Как раз в этот момент в Иерусалим пришли долгожданные письма и деньги от брата и от герцога Готы. Герцог высказал пожелание, чтобы Зеетцен исследовал все берега Мертвого моря и прислал о том подробный отчет. Пожелание было как нельзя более кстати. Он и сам понимал, что его первого прохода по Иордану далеко не достаточно для серьезного изучения этого края. Каких только басен и сказок не распространяли о Мертвом море! Одни с ужасом говорили о его безжизненности, другие воспевали его берега как цветущий край. В Библии пророк Моисей вещал народу: бог ведет "тебя в землю добрую, в землю, где потоки вод, источники и озера выходят из долин и гор, в землю, [где] пшеница, ячмень, виноградные лозы, смоковницы и гранатовые деревья, в землю, где масличные деревья и мед, в землю, в которой без скудости будешь есть хлеб твой и ни в чем не будешь иметь недостатка…" Страбон и Тацит тоже писали о плодородии Палестины. А что видел он, Зеетцен? Известняк и базальт? Стоило ли древним народам искать в этих краях землю обетованную, стоило ли веками воевать за обладание ею?

* **Условия заданий**:
1 – Кто, кроме брата, прислал в Иерусалим письма и деньги, согласно тексту о Зеетцене и Мертвом море?
2 – Верны ли по тексту о Зеетцене и Мертвом море эти утверждения? Ответьте «да» или «нет» и приведите решающие слова текста в кавычках.
(a) Герцог хотел, чтобы Зеетцен исследовал все берега Мертвого моря.
(b) О Мертвом море говорили только как о безжизненном месте.
(c) О плодородии Палестины писали Страбон и Тацит.
3 – Продолжите текст о Зеетцене и Мертвом море, начав сразу после его последнего предложения.

* **Представленные данные**:
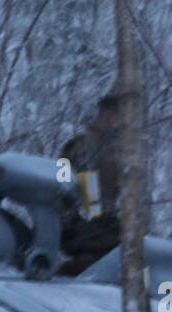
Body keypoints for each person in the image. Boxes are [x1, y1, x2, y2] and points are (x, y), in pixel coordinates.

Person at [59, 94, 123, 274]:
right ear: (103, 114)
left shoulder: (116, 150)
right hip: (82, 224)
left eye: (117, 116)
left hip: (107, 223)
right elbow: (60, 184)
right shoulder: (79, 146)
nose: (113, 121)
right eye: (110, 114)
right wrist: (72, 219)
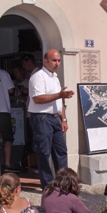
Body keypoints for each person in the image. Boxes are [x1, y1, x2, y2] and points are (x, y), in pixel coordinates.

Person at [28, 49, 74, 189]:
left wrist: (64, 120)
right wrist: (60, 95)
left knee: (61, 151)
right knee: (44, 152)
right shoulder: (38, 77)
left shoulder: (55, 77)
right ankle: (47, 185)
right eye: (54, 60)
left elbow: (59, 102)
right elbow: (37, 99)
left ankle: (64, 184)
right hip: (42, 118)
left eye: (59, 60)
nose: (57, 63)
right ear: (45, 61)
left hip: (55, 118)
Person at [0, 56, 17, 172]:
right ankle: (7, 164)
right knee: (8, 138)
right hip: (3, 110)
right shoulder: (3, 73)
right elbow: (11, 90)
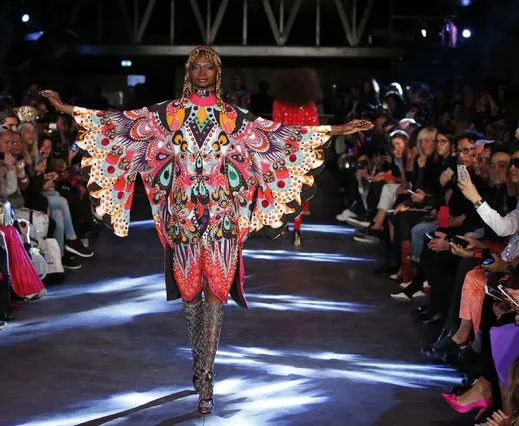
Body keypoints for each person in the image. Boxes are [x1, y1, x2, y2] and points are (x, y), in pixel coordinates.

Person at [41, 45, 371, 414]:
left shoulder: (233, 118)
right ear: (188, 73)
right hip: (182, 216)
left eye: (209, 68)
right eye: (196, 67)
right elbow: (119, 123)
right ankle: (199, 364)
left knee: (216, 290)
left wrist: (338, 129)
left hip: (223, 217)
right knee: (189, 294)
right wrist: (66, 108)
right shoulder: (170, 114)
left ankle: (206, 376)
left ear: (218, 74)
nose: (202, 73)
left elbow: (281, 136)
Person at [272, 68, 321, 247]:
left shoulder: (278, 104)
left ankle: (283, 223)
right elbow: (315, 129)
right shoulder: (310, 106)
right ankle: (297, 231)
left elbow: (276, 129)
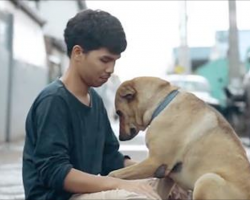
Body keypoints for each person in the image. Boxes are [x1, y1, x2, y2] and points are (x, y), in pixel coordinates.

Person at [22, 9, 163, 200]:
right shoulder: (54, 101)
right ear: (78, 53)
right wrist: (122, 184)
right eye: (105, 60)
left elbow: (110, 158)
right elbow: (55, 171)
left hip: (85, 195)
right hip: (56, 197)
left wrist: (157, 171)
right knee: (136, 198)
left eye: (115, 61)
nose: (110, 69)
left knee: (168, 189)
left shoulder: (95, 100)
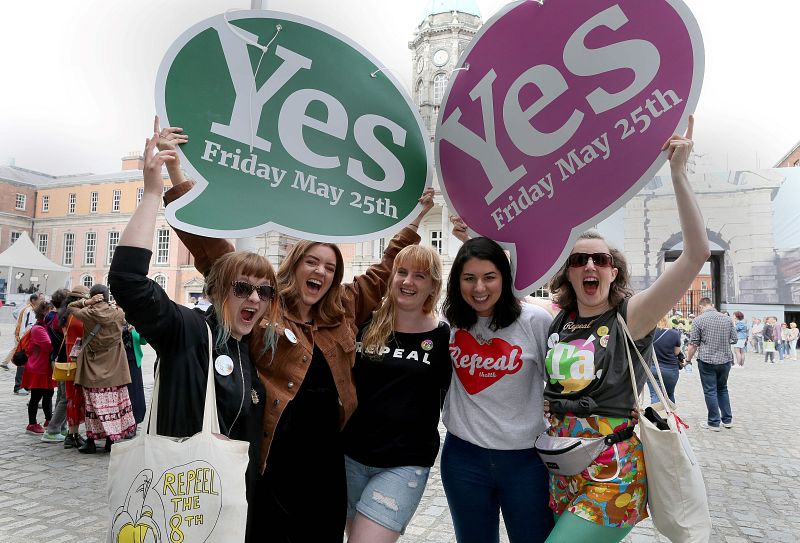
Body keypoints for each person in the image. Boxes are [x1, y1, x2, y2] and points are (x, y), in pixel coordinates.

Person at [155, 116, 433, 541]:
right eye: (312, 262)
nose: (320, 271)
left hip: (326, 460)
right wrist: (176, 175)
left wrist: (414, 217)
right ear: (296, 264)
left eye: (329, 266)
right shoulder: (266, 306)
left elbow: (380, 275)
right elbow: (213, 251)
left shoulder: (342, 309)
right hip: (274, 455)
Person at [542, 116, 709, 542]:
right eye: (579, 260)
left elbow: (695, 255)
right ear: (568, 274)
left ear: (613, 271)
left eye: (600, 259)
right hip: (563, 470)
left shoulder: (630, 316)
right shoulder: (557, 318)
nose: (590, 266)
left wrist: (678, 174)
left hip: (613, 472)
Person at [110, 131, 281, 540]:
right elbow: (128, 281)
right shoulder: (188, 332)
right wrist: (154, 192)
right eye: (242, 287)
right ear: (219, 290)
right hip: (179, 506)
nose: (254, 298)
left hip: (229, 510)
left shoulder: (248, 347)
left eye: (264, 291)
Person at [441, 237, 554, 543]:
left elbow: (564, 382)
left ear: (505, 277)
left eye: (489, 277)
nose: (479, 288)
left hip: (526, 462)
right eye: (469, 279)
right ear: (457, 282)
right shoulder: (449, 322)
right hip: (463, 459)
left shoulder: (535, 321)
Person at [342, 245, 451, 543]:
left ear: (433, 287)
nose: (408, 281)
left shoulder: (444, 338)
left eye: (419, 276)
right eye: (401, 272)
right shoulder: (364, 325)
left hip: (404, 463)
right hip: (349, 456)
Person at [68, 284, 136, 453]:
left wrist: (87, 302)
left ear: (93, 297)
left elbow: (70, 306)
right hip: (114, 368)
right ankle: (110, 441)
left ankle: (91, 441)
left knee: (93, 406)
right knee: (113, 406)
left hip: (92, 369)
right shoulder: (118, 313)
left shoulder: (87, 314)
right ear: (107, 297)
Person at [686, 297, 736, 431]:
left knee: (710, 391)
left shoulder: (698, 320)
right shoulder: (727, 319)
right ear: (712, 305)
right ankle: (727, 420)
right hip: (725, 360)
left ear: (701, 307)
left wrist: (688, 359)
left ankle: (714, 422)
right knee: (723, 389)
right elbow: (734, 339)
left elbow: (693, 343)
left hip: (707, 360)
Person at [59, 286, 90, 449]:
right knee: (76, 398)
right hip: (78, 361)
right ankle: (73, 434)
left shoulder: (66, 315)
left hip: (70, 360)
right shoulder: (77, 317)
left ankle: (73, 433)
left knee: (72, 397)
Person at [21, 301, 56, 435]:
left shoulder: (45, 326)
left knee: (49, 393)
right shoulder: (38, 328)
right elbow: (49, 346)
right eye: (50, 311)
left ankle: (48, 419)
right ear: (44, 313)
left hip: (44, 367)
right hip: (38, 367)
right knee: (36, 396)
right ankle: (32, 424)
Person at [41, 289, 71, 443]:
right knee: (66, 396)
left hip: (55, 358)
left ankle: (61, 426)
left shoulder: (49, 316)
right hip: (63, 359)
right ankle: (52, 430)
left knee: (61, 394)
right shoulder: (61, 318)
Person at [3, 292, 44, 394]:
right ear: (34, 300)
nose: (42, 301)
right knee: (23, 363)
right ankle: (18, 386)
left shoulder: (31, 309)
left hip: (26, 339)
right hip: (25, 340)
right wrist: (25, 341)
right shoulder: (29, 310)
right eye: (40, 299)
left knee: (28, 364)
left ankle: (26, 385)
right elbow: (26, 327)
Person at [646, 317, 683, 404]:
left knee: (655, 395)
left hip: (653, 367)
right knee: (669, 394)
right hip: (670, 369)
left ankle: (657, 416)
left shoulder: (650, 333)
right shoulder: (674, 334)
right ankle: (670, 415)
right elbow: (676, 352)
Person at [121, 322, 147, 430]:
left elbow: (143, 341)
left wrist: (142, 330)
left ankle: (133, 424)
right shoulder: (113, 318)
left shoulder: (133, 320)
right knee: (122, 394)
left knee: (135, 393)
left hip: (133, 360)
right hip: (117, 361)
...
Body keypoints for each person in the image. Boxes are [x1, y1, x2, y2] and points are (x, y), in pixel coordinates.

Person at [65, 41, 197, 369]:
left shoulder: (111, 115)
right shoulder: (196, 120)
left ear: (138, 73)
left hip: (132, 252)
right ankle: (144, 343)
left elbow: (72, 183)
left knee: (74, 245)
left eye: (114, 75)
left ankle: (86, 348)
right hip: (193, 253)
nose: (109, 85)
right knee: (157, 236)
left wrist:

* **Решённые задачи**:
1 – Герцог Готы.

2 –
(a) Да: «Герцог высказал пожелание, чтобы Зеетцен исследовал все берега Мертвого моря и прислал о том подробный отчет».
(b) Нет: «Одни с ужасом говорили о его безжизненности, другие воспевали его берега как цветущий край».
(c) Да: «Страбон и Тацит тоже писали о плодородии Палестины».

3 –
Зеетцен просмотрел свои записи и остался недоволен. Ведь самого Мертвого моря он не видел. Теперь надо было узнать, что же скрывается за этим жутким названием — Мертвое. Во всяком случае, там ждет его природа, какова бы она ни была, а не скелеты и черепа Иерусалима.

Но полностью лишаться относительного комфорта францисканского монастыря было рискованно, и, решив покинуть монастырь, он оставляет за собой возможность вернуться сюда для отдыха.

Иначе говоря, поступает так же, как поступал в Смирне или Дамаске. И Зеетцен начинает сборы для путешествия к берегам Мертвого моря.

Вокруг Мертвого моря

Францисканцы изо всех сил отговаривали Зеетцена от опасного предприятия. То, что ему однажды удалось благополучно пройти через те края, была милость божья. Но не надо искушать господа еще раз. "Чего они боятся? — думал Зеетцен. — Того, что живые наблюдения европейского ученого разрушат их мертвые сказки? Или того, что арабы нападут на меня? Хорошо, если убьют сразу, а то вдруг станут требовать выкуп у благочестивых монахов?!" Его решение было твердо. Он пытался, в свою очередь, убедить обитателей монастыря, а может быть, вместе с ними и себя самого в безопасности путешествия.

— Ну, подумайте, — говорил он, — пристало ли мне бояться трудностей здесь, если я скоро отправлюсь в очень далекие страны навстречу куда большим опасностям? Испугайся я сейчас, что же тогда будет в глубинных районах Аравии и Африки? Пусть это путешествие научит меня преодолевать опасности и лишения.

На божью милость, надо сказать, он не слишком уповал.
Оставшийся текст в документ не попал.